• **PROBLEM**: Reproduce the records verbatim from their first line through the line that contains "scientific name: Xeranthemum squarrosum", including that line.

Collected data entries

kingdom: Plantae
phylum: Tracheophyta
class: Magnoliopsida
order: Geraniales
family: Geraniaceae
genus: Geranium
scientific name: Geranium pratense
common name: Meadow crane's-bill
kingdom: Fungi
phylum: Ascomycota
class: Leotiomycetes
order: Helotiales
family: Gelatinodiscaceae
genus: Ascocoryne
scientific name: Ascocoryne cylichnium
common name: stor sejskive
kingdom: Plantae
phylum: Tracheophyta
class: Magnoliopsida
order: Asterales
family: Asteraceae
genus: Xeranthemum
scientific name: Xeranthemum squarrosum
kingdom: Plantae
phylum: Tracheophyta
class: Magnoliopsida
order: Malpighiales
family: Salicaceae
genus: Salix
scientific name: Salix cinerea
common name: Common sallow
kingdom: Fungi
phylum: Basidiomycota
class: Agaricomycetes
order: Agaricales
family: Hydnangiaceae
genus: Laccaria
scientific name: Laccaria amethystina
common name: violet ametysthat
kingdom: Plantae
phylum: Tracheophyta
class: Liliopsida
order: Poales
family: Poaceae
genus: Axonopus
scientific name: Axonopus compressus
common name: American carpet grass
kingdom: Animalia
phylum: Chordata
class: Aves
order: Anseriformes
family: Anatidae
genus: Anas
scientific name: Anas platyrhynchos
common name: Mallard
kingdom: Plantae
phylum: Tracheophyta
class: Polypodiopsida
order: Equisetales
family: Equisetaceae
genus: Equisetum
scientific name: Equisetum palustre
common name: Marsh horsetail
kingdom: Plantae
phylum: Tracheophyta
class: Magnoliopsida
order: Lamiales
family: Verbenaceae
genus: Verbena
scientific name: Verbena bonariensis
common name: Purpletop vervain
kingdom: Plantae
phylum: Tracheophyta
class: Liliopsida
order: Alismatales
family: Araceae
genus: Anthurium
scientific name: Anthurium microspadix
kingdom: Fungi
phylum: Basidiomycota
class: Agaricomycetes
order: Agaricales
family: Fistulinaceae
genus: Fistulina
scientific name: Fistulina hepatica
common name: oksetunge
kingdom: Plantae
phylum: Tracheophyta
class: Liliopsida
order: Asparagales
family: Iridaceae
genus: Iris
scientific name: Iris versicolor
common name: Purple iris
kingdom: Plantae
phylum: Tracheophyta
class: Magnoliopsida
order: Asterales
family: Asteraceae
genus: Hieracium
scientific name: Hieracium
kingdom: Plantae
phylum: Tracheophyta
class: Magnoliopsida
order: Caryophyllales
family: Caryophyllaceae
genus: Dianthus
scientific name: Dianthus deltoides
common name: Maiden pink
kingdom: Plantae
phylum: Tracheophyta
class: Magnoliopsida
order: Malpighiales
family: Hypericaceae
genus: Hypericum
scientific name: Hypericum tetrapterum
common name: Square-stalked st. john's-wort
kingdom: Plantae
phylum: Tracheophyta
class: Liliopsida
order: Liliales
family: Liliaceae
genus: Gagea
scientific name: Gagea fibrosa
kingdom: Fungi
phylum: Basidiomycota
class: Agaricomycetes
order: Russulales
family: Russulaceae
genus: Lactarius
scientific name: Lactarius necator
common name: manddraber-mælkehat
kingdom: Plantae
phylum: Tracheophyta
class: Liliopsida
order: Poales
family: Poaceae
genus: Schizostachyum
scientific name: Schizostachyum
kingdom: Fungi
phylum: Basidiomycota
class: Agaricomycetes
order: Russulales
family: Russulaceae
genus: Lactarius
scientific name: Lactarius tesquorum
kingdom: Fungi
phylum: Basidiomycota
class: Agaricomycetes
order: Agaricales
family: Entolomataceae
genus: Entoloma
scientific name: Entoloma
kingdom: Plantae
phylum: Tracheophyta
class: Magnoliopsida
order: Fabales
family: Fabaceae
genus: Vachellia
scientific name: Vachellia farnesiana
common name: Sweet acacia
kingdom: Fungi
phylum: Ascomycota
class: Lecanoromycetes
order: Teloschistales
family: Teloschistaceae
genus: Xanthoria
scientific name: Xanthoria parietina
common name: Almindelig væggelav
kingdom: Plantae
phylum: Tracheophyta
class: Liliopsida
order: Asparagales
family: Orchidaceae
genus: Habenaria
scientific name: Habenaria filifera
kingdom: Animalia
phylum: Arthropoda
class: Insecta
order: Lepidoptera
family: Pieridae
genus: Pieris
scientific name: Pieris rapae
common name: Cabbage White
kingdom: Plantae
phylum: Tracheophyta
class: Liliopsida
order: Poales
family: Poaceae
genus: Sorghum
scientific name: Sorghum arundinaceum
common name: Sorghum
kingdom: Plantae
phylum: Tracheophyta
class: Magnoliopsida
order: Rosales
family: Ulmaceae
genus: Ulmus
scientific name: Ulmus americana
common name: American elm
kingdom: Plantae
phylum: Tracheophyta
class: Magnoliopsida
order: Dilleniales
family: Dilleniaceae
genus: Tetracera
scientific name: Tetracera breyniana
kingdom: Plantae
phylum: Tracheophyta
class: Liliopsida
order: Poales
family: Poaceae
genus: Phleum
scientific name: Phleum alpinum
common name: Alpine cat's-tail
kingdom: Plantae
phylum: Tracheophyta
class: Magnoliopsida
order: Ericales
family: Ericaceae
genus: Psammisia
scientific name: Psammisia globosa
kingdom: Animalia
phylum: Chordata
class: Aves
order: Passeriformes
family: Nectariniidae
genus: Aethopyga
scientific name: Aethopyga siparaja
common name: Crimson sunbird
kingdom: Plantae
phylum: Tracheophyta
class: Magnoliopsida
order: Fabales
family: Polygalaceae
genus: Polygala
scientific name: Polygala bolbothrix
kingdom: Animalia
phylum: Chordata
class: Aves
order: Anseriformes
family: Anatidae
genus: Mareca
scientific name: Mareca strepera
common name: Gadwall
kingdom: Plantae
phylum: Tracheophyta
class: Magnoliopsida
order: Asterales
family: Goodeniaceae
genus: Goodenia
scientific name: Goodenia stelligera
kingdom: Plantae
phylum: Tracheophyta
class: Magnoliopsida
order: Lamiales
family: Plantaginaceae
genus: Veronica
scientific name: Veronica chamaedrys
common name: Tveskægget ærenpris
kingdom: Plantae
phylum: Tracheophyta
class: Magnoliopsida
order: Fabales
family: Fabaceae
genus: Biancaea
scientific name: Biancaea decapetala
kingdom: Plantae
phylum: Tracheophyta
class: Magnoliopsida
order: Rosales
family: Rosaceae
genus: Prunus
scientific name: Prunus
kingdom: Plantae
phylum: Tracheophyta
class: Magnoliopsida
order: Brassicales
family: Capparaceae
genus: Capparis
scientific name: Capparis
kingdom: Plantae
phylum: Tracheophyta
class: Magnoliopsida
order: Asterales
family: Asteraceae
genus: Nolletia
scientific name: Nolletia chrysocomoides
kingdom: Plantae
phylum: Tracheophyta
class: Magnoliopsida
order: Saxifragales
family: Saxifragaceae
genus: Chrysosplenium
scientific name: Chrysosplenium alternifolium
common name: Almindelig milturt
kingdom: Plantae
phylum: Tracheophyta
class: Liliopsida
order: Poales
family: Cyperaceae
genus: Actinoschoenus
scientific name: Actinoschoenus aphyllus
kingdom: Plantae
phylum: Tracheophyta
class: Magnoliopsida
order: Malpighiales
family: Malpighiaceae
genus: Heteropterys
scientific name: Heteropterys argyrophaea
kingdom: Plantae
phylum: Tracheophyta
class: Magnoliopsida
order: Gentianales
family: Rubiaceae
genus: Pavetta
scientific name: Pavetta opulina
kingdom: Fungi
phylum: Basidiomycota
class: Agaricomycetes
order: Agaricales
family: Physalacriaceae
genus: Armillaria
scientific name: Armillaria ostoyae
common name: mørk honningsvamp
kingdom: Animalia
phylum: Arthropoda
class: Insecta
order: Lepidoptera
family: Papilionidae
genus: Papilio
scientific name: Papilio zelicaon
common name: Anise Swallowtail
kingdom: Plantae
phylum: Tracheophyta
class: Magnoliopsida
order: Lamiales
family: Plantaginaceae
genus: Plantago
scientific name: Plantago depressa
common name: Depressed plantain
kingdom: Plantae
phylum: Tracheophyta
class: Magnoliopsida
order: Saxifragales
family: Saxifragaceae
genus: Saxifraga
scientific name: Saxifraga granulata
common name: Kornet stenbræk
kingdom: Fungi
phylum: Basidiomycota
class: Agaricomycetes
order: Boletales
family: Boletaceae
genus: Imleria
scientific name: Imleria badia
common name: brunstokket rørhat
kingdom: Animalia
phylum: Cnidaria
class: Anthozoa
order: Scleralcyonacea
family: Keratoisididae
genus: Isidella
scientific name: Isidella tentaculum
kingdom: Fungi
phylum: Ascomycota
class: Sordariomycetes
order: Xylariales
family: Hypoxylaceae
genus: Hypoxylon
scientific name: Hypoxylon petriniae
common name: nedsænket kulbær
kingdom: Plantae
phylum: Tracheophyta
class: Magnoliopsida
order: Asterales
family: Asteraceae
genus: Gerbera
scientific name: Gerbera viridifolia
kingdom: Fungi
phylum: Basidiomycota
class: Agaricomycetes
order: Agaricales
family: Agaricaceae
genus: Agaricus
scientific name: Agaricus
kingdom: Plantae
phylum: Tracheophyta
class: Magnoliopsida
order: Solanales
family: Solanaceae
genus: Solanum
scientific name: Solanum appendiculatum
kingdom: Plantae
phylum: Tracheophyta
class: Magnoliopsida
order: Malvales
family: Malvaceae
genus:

• **EXERCISE OUTPUT**:
kingdom: Plantae
phylum: Tracheophyta
class: Magnoliopsida
order: Geraniales
family: Geraniaceae
genus: Geranium
scientific name: Geranium pratense
common name: Meadow crane's-bill
kingdom: Fungi
phylum: Ascomycota
class: Leotiomycetes
order: Helotiales
family: Gelatinodiscaceae
genus: Ascocoryne
scientific name: Ascocoryne cylichnium
common name: stor sejskive
kingdom: Plantae
phylum: Tracheophyta
class: Magnoliopsida
order: Asterales
family: Asteraceae
genus: Xeranthemum
scientific name: Xeranthemum squarrosum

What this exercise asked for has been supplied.